En prélude à la célébration de la journée internationale de la liberté de la presse prévue le 03 mai, la Ministre de l’information et de la Communication, Rose Paula Pricémou a rencontré les associations de presse ce vendredi, 11 mars 2022 au siège de son département à Kaloum. Aucours de cette réunion préparatoire, la ministre et ses invités ont discuté des voies et moyens pour la réalisation des activités et pour une célébration réussie de cette journée de la liberté de la presse.
Devant les hommes de médias, Rose Paula Pricemou a fait savoir ses préoccupations pour l’indépendance de la presse dans notre pays.
“Les associations de presse savent que le département de tutelle qui est celui du ministère de l’Information et de la Communication couvre à la fois, les acteurs des médias publics, mais aussi des acteurs des médias privés. Donc, nous voulons qu’il y ait une synergie d’action pour la réussite de ce grand événement qui est la journée de la liberté de la presse. Nous voulons travailler en cohésion et faire de ce même jour, une journée où nous allons montrer aux yeux de toute la population guinéenne que les acteurs du monde des médias sont un et ensemble pour la réussite de cette transition. Nous allons profiter à l’occasion de ce jour de célébration de la liberté de la presse pour réfléchir ensemble sur les conditions de vie des acteurs des médias.
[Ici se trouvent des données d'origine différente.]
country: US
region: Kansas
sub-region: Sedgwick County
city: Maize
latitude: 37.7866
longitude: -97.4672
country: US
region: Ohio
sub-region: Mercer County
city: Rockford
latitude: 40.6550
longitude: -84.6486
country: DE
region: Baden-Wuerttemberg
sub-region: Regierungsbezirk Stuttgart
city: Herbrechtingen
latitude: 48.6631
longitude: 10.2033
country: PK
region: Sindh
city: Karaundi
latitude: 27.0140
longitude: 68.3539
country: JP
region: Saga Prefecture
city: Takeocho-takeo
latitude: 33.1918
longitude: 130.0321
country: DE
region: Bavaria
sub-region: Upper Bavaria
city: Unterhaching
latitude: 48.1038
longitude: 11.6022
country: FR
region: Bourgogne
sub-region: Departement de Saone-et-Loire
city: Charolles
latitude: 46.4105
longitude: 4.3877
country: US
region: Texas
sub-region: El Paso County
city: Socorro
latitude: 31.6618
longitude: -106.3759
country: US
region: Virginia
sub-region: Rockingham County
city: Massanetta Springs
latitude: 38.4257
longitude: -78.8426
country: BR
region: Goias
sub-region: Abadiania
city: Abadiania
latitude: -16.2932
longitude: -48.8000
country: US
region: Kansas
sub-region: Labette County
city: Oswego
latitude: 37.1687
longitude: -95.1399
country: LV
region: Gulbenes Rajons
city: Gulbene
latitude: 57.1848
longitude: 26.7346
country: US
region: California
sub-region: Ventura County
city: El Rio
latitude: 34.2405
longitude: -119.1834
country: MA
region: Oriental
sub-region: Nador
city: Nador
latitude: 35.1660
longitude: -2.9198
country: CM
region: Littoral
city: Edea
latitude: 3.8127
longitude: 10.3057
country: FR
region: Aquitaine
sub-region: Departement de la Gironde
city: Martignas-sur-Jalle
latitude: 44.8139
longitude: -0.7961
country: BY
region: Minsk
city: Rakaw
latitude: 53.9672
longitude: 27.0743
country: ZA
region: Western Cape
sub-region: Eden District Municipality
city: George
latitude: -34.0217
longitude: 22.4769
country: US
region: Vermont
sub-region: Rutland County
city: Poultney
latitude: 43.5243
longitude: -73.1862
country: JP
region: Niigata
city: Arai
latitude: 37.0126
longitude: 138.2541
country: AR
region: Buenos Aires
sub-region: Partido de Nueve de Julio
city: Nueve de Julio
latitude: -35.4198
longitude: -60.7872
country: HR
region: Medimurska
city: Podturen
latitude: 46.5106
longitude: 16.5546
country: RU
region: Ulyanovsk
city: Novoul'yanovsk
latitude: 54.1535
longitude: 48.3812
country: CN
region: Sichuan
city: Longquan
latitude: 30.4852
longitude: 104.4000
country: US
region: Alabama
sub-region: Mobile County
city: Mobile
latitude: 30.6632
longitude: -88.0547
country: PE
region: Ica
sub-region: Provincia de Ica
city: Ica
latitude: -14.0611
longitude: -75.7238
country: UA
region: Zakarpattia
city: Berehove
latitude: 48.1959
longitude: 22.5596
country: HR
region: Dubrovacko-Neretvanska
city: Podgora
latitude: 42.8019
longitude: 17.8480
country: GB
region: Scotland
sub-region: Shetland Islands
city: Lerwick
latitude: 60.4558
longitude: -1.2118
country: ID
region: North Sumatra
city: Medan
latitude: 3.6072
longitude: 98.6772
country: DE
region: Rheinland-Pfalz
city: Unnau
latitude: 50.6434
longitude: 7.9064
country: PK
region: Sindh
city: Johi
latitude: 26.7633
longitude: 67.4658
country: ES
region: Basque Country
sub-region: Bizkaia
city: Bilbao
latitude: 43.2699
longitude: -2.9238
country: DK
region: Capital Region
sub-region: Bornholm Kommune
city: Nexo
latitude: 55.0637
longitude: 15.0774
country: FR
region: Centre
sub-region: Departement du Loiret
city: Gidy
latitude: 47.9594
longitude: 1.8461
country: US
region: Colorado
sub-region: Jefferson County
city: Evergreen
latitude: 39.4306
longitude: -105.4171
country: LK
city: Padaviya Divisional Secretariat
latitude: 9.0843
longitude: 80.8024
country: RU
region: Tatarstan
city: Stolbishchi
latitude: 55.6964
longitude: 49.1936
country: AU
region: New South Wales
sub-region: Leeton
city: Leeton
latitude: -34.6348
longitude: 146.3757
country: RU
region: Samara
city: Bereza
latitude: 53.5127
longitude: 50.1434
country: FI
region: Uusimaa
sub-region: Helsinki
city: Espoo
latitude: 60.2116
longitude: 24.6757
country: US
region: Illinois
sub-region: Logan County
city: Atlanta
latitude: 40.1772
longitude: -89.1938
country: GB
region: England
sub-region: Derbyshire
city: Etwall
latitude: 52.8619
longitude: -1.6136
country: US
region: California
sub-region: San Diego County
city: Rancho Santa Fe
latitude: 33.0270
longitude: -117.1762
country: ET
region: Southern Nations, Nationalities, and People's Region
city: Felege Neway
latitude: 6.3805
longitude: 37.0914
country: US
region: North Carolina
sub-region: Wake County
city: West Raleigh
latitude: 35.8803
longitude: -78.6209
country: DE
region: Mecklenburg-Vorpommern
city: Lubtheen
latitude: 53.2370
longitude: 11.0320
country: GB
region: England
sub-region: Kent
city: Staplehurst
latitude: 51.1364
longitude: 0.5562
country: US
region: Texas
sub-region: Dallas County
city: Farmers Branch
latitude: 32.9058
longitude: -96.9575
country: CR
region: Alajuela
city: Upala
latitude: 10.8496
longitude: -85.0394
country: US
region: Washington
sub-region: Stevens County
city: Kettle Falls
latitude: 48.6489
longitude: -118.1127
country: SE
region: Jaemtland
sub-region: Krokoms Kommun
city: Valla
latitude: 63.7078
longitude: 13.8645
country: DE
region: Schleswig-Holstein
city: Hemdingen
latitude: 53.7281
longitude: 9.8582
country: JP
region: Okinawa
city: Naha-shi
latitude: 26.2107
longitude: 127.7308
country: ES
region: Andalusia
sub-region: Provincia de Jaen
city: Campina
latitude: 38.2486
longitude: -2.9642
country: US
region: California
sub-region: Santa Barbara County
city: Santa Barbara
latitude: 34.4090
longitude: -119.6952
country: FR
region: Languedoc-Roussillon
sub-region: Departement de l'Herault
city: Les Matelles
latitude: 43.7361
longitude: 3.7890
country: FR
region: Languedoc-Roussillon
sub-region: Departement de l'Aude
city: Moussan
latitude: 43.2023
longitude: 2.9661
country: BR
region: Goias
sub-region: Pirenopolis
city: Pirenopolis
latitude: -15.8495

Nous allons réfléchir ensemble sur comment réussir au mieux notre travail, comment vivre décemment de ce métier qui est noble et sur lequel compte l’ensemble du gouvernement de la transition”, a-t-elle déclaré.
Au sortir de cette réunion qui a duré des heures, Amadou Tham Camara, président de l’Association Guinéenne de la Presse en Ligne (AGUIPEL), a fait savoir que la loi sur la liberté de la presse a besoin d’être améliorée.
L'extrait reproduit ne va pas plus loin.